[Dataset entries]
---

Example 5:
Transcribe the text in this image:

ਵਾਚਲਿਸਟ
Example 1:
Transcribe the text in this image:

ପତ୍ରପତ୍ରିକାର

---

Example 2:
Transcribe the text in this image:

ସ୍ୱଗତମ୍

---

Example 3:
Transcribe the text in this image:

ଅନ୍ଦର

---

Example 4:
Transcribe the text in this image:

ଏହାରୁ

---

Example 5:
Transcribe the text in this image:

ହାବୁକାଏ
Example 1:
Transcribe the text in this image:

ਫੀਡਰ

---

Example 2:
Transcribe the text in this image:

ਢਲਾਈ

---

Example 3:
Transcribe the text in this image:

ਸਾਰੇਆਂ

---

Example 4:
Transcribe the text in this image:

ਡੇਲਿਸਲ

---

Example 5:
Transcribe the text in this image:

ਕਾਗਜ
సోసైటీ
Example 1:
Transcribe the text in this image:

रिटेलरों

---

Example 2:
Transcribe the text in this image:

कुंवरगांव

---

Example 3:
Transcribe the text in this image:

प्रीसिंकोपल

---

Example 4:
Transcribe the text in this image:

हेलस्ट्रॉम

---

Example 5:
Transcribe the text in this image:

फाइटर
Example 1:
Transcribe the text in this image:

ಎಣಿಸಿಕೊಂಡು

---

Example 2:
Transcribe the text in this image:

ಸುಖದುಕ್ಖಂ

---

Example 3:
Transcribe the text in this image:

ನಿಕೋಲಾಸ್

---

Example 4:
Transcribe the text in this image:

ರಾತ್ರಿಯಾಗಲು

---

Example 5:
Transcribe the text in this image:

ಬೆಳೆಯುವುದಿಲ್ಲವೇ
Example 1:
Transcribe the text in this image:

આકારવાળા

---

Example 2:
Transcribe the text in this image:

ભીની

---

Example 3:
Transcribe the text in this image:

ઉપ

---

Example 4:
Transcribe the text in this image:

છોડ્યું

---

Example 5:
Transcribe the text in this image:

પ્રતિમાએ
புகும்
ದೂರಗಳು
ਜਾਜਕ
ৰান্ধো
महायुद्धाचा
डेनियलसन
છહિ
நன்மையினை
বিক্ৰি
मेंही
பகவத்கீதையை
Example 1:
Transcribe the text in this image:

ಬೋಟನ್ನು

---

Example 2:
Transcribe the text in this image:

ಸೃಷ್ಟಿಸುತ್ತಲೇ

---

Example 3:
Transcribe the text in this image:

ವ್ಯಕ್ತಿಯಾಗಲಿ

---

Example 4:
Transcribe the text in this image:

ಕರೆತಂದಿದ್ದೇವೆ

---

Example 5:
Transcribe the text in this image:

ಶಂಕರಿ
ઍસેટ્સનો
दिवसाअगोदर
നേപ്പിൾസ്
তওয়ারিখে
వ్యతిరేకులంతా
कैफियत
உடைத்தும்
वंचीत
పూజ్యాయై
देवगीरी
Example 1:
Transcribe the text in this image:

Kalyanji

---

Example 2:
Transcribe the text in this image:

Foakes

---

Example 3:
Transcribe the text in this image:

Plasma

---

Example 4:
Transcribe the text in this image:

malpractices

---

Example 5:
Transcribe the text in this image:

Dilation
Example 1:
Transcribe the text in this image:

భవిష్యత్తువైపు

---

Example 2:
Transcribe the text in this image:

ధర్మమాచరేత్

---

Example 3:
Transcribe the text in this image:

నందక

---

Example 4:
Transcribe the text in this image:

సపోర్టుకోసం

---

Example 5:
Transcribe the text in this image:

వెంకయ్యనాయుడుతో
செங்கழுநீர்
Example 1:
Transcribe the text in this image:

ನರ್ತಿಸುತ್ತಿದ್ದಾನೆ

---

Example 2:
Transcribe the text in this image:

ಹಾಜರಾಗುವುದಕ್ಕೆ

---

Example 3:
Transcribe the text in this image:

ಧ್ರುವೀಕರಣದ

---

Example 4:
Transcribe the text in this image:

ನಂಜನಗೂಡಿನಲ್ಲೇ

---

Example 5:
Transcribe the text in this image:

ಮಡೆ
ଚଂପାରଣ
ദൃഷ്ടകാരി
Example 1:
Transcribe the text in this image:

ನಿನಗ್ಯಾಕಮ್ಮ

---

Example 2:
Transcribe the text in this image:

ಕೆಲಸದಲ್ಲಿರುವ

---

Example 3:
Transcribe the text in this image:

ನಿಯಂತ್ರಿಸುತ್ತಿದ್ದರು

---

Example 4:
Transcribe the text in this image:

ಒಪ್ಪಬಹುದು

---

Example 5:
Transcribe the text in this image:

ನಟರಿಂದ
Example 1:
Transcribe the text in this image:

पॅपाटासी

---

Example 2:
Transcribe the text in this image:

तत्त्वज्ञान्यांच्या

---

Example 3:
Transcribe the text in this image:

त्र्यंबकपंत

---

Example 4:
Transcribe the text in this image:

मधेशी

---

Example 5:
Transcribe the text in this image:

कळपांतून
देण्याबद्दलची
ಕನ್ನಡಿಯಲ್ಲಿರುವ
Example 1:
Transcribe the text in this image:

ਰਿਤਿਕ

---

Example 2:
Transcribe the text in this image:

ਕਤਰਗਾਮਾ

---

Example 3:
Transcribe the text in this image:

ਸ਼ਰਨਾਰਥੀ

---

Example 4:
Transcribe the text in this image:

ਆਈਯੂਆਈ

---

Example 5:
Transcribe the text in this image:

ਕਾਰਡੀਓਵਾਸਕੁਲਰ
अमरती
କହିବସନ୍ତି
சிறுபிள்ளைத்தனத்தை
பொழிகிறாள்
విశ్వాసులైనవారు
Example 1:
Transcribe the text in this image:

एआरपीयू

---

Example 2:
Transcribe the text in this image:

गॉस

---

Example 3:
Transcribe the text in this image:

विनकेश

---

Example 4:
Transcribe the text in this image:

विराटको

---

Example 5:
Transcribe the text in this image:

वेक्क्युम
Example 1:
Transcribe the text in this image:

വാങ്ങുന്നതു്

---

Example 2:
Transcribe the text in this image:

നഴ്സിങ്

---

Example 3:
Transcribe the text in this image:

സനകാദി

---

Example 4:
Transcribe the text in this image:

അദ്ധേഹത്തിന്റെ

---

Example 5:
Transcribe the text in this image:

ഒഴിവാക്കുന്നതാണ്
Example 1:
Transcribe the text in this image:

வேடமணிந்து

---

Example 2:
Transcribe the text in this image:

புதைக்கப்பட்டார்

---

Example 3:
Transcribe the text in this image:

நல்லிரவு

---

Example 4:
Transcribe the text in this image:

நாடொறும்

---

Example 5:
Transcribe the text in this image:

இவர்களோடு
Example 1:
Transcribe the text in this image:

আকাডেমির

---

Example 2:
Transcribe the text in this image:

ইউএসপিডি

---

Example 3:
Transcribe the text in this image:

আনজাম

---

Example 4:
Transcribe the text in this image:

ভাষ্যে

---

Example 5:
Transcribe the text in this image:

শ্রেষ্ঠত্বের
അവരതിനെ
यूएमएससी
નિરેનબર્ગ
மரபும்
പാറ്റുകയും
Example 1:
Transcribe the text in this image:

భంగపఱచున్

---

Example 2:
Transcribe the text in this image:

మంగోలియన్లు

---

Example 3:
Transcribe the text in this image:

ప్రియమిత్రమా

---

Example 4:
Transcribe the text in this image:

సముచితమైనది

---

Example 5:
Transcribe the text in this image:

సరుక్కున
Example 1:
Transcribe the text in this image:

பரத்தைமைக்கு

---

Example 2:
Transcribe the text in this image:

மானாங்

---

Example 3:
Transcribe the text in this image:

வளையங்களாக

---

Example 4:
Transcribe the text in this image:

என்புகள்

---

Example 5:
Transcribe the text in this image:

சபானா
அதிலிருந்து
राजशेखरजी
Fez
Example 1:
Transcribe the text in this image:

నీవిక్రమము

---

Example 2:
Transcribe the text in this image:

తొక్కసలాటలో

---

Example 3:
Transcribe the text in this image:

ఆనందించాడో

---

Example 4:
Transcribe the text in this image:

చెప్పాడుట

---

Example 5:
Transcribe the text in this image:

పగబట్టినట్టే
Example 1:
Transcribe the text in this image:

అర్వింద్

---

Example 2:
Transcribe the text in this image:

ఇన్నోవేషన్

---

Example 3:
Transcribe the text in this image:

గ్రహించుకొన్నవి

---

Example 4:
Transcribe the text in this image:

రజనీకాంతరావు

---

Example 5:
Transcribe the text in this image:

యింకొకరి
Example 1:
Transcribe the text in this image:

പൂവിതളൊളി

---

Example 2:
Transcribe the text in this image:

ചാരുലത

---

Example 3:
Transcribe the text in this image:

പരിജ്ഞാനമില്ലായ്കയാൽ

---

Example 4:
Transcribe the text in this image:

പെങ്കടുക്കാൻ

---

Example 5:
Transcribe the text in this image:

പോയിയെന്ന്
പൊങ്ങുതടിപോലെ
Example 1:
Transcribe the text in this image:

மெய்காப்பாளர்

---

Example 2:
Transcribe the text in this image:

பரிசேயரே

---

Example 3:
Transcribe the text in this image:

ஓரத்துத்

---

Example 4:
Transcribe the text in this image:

- _Prompt_
Reproduce the lines above, starting at the first one and ending with the line that contains "ವ್ಯಕ್ತಿಯಾಗಲಿ", with that line included.

- _Task response_
---

Example 5:
Transcribe the text in this image:

ਵਾਚਲਿਸਟ
Example 1:
Transcribe the text in this image:

ପତ୍ରପତ୍ରିକାର

---

Example 2:
Transcribe the text in this image:

ସ୍ୱଗତମ୍

---

Example 3:
Transcribe the text in this image:

ଅନ୍ଦର

---

Example 4:
Transcribe the text in this image:

ଏହାରୁ

---

Example 5:
Transcribe the text in this image:

ହାବୁକାଏ
Example 1:
Transcribe the text in this image:

ਫੀਡਰ

---

Example 2:
Transcribe the text in this image:

ਢਲਾਈ

---

Example 3:
Transcribe the text in this image:

ਸਾਰੇਆਂ

---

Example 4:
Transcribe the text in this image:

ਡੇਲਿਸਲ

---

Example 5:
Transcribe the text in this image:

ਕਾਗਜ
సోసైటీ
Example 1:
Transcribe the text in this image:

रिटेलरों

---

Example 2:
Transcribe the text in this image:

कुंवरगांव

---

Example 3:
Transcribe the text in this image:

प्रीसिंकोपल

---

Example 4:
Transcribe the text in this image:

हेलस्ट्रॉम

---

Example 5:
Transcribe the text in this image:

फाइटर
Example 1:
Transcribe the text in this image:

ಎಣಿಸಿಕೊಂಡು

---

Example 2:
Transcribe the text in this image:

ಸುಖದುಕ್ಖಂ

---

Example 3:
Transcribe the text in this image:

ನಿಕೋಲಾಸ್

---

Example 4:
Transcribe the text in this image:

ರಾತ್ರಿಯಾಗಲು

---

Example 5:
Transcribe the text in this image:

ಬೆಳೆಯುವುದಿಲ್ಲವೇ
Example 1:
Transcribe the text in this image:

આકારવાળા

---

Example 2:
Transcribe the text in this image:

ભીની

---

Example 3:
Transcribe the text in this image:

ઉપ

---

Example 4:
Transcribe the text in this image:

છોડ્યું

---

Example 5:
Transcribe the text in this image:

પ્રતિમાએ
புகும்
ದೂರಗಳು
ਜਾਜਕ
ৰান্ধো
महायुद्धाचा
डेनियलसन
છહિ
நன்மையினை
বিক্ৰি
मेंही
பகவத்கீதையை
Example 1:
Transcribe the text in this image:

ಬೋಟನ್ನು

---

Example 2:
Transcribe the text in this image:

ಸೃಷ್ಟಿಸುತ್ತಲೇ

---

Example 3:
Transcribe the text in this image:

ವ್ಯಕ್ತಿಯಾಗಲಿ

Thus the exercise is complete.